Question

In a production turning operation, an engineer wants a single pass must be completed on the cylindrical workpiece in 5.0 min. The piece is 400 mm long and 150 mm in diameter. Using a feed = 0.30 mm/rev and a depth of cut = 4.0 mm, what cutting speed must be used to meet this machining time requirement?

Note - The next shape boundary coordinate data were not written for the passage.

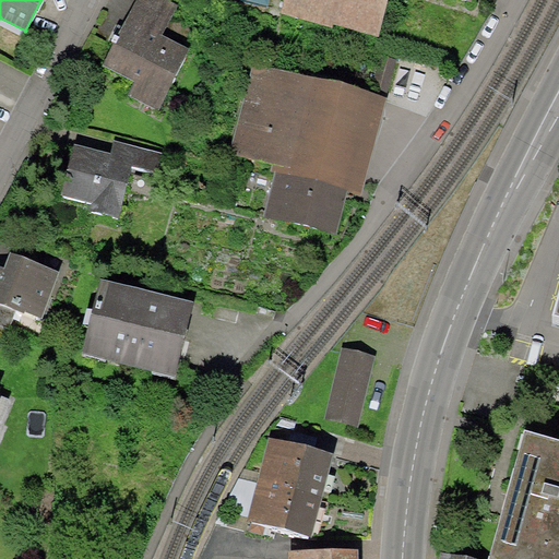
[(178,4),(169,0),(135,0),(104,66),(133,80),(126,96),(158,111),(190,48),(163,35),(178,4)]
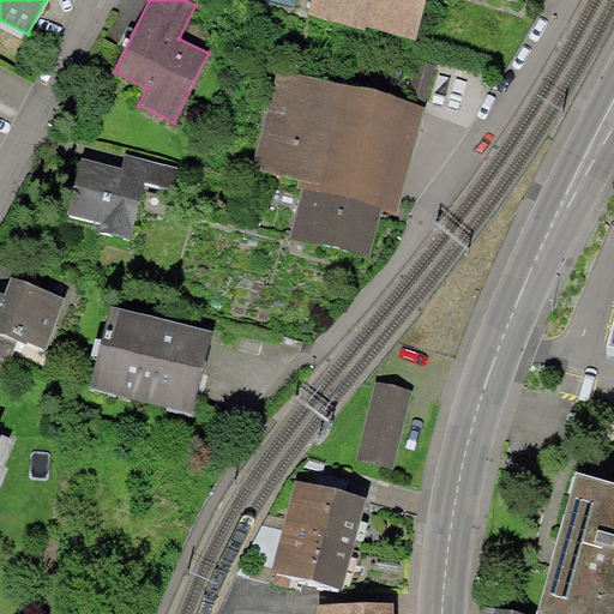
[(312,0),(308,14),(366,30),(367,26),(416,40),(426,0),(312,0)]
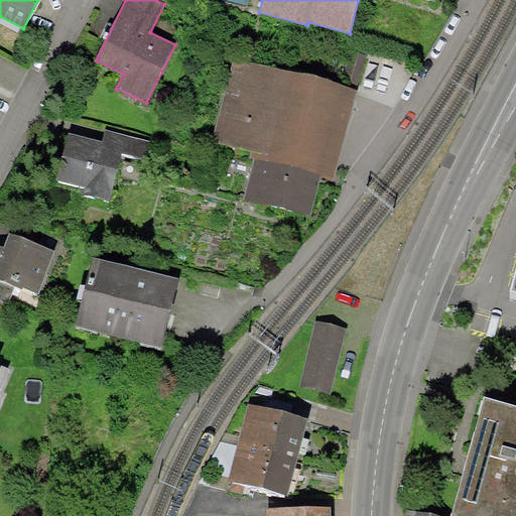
[(254,158),(245,203),(312,217),(321,178),(335,181),(359,91),(314,77),(235,60),(213,141),(252,151),(250,158),(254,158)]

Also calculate the material removal rate for this operation in cubic mm/seconds.

Answer 1

the cutting speed that must be used to meet this machining time requirement is 125.66 m/min

the material removal rate for this operation is
`\mathbf{R_(MR) = 2513.2 \ mm^3/sec}`

Step-by-step explanation:

Given that:

Time = 5mins

Length of the cylindrical workpiece = 400 mm = 0.4 m

Diameter of the cylindrical workpiece = 150 mm = 0.15 m

Feed value = 0.30 mm/rev =
`3 * 10^(-4 )` m/rev

Depth of cut = 4.0

what cutting speed must be used to meet this machining time requirement?

The cutting speed can be estimated by using the formula:

`T_m = (\pi D_o L)/(vF)`

where;

`T_m` = time

`D_o` Diameter

L = length

v = cutting speed

F = Feed value

Making v the subject; we have:

`v = (\pi D_o L)/(T_mF)`

`v = (\pi * 0.15 * 0.4)/(5 * 3.0 * 10^(-4))`

v = 125.66 m/min

Hence; the cutting speed that must be used to meet this machining time requirement is 125.66 m/min

Also calculate the material removal rate for this operation in cubic mm/seconds.

The material removal rate
`R_(MR)` for this operation is :

`R_(MR) = vFd`

where ;

v = 125.66 m/min

to mm/sec : we have.

= ((125.66 × 1000 )/60 ) mm/sec

= (125660/60) mm/sec

= 2094.33 mm/sec

F = 0.30 mm/rev

d = depth of the cut = 4.0 mm

`R_(MR) = 2094.33 * 0.3 * 4`

`\mathbf{R_(MR) = 2513.2 \ mm^3/sec}`